Sebagai informasi ICC merupakan kepanjangan dari International Criminal Court atau Pengadilan Pidana Internasional.
Abdul Kadir juga menambahkan, "Dalam kasus Ukraina, jangan pernah berfikir kita itu akan memihak tertentu. Kita tetap konsisten pada Politik Bebas Aktif…. We’re consistent in the case of Myanmar, Ukraine, and also Gaza. It is very clear. Walaupun konteks politiknya beda-beda. Semua itu memiliki konteks masing-masing tapi kalau dilihat dari kacamata konsistensi Indonesia bebas aktif, I think ya konsisten," tandas Abdul Kadir.
Penjelasan tersebut menjawab anggapan Indonesia tidak mampu untuk secara jelas menyatakan "World Crimes" dalam konflik di Rusia-Ukraina dan Myanmar, seperti yang telah dilakukan Indonesia pada Israel yang sebelumnya dilayangkan oleh salah satu peserta forum pada kesempatan yang sama.
Sementara itu, Koordinator Program FPCI-Middle Power Studies Network, Radityo Dharmaputra turut menguatkan pernyataan dari Dirjen Abdul Kadir.
"Ingin menguatkan bahwa ada bagian yang konsisten dari Indonesia itu. Bahkan ketika ada aneksasi 2014, Kemlu waktu itu langsung membuat pernyataan bahwa Indonesia tidak mengakui wilayah Ukraina timur yang diambil oleh Rusia. Itu sudah jelas," tuturnya.
Mengenai konflik di Myanmar pun, Indonesia juga pernah memberikan sebuah formula resolusi konflik kepada Myanmar seperti yang dipaparkan oleh Ibu Irine, Peneliti Senior BRIN.

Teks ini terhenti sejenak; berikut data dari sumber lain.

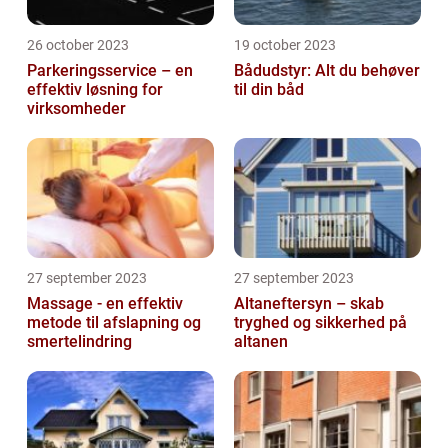
26 october 2023
19 october 2023
Parkeringsservice – en
Bådudstyr: Alt du behøver
effektiv løsning for
til din båd
virksomheder
27 september 2023
27 september 2023
Massage - en effektiv
Altaneftersyn – skab
metode til afslapning og
tryghed og sikkerhed på
smertelindring
altanen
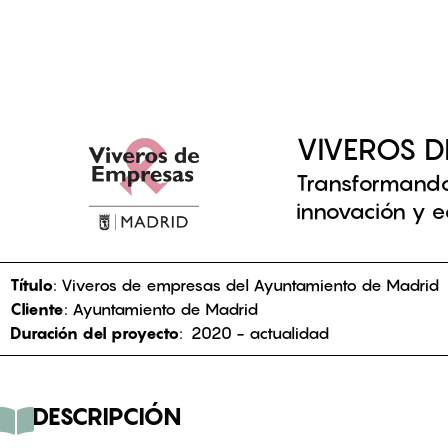
QUIÉNES SOMOS
EQUIPO
SERVI
VIVEROS D
Transformando
innovación y
Título
: Viveros de empresas del Ayuntamiento de Madrid
Cliente
: Ayuntamiento de Madrid
Duración del proyecto
: 2020 - actualidad
DESCRIPCIÓN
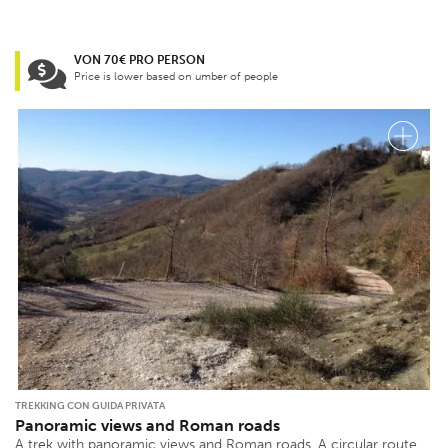
VON 70€ PRO PERSON
Price is lower based on umber of people
TREKKING CON GUIDA PRIVATA
Panoramic views and Roman roads
A trek with panoramic views and Roman roads. A circular route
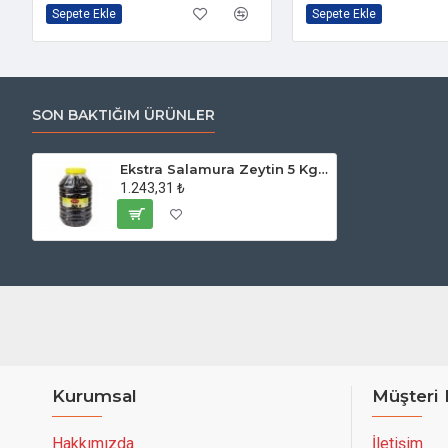
Sepete Ekle
Sepete Ekle
SON BAKTIĞIM ÜRÜNLER
Ekstra Salamura Zeytin 5 Kg. 321-360 Kalibre
1.243,31 ₺
Kurumsal
Müşteri 
Hakkımızda
İletişim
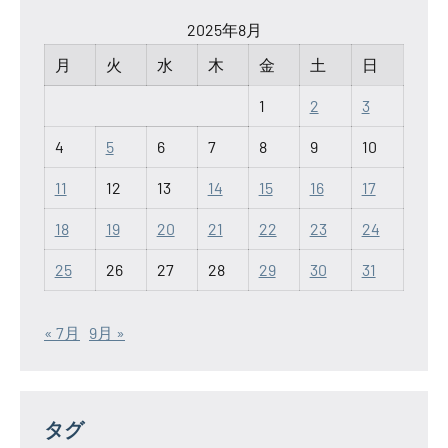
2025年8月
月
火
水
木
金
土
日
1
2
3
4
5
6
7
8
9
10
11
12
13
14
15
16
17
18
19
20
21
22
23
24
25
26
27
28
29
30
31
« 7月
9月 »
タグ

"Formula 4+1. Di situ seruan Indonesia adalah supaya pihak Myanmar menahan diri agar tidak melakukan militerisme yang berlebihan," terangnya.

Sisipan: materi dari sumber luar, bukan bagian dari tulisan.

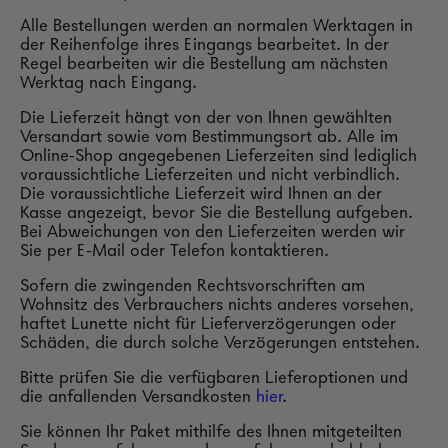
Alle Bestellungen werden an normalen Werktagen in
der Reihenfolge ihres Eingangs bearbeitet. In der
Regel bearbeiten wir die Bestellung am nächsten
Werktag nach Eingang.
Die Lieferzeit hängt von der von Ihnen gewählten
Versandart sowie vom Bestimmungsort ab. Alle im
Online-Shop angegebenen Lieferzeiten sind lediglich
voraussichtliche Lieferzeiten und nicht verbindlich.
Die voraussichtliche Lieferzeit wird Ihnen an der
Kasse angezeigt, bevor Sie die Bestellung aufgeben.
Bei Abweichungen von den Lieferzeiten werden wir
Sie per E-Mail oder Telefon kontaktieren.
Sofern die zwingenden Rechtsvorschriften am
Wohnsitz des Verbrauchers nichts anderes vorsehen,
haftet Lunette nicht für Lieferverzögerungen oder
Schäden, die durch solche Verzögerungen entstehen.
Bitte prüfen Sie die verfügbaren Lieferoptionen und
die anfallenden Versandkosten
hier
.
Sie können Ihr Paket mithilfe des Ihnen mitgeteilten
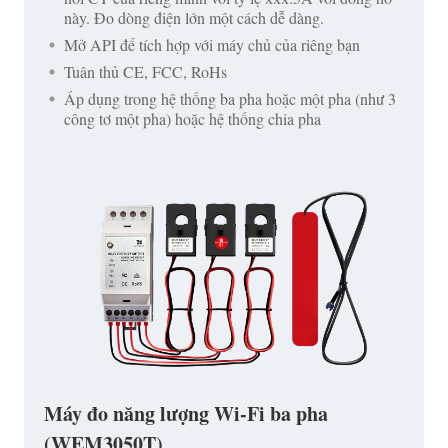
này. Đo dòng điện lớn một cách dễ dàng.
Mở API để tích hợp với máy chủ của riêng bạn
Tuân thủ CE, FCC, RoHs
Áp dụng trong hệ thống ba pha hoặc một pha (như 3
công tơ một pha) hoặc hệ thống chia pha
Máy đo năng lượng Wi-Fi ba pha
(WEM3050T)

Kedudukan dan Pengaruh Indonesia dalam Dunia Internasional
Indonesia beberapa kali menyuarakan berbagai isu konflik tersebut di dalam pertemuan dengan negara lain tetapi bagaimana sebenarnya pengaruh tanah air dalam dunia internasional?
Status Indonesia kini dalam dunia internasional adalah Middle Power. Kedudukan ini dinilai oleh Koordinator Program FPCI-Middle Power Studies Network, Radityo Dharmaputra memiliki peran yang cukup penting.
"Kita ini negara Middle Power yang punya tanggung jawab. Sebagai sebuah negara yang bukan hanya Middle Power tapi kita salah satu leader (pemimpin) dari Middle Power, Indonesia punya tanggung jawab moral (yakni) tanggung jawab ketika ada konflik bahkan di tempat lain,” ujarnya.
"Di antara negara besar, kita ini adalah negara tengah, negara yang punya ekonomi lumayan, kekuatan diplomasi cukup kuat," tambah Radityo.
Tak hanya itu, peran besar Indonesia juga tercermin dalam sebuah kesimpulan hasil riset dari Global Research Institute atau GLORI yang disebutkan oleh Dirjen Asia Pasifik dan Afrika Kemlu RI.
"Indonesia termasuk dalam negara nomor 7 terkuat yang paling berpengaruh, kingdom of diplomacy dalam konteks multilateral, diplomatic capability (kemampuan diplomatik), foreign policy (kebijakan luar negeri), we are number 7," tandas Dirjen Abdul Kadir.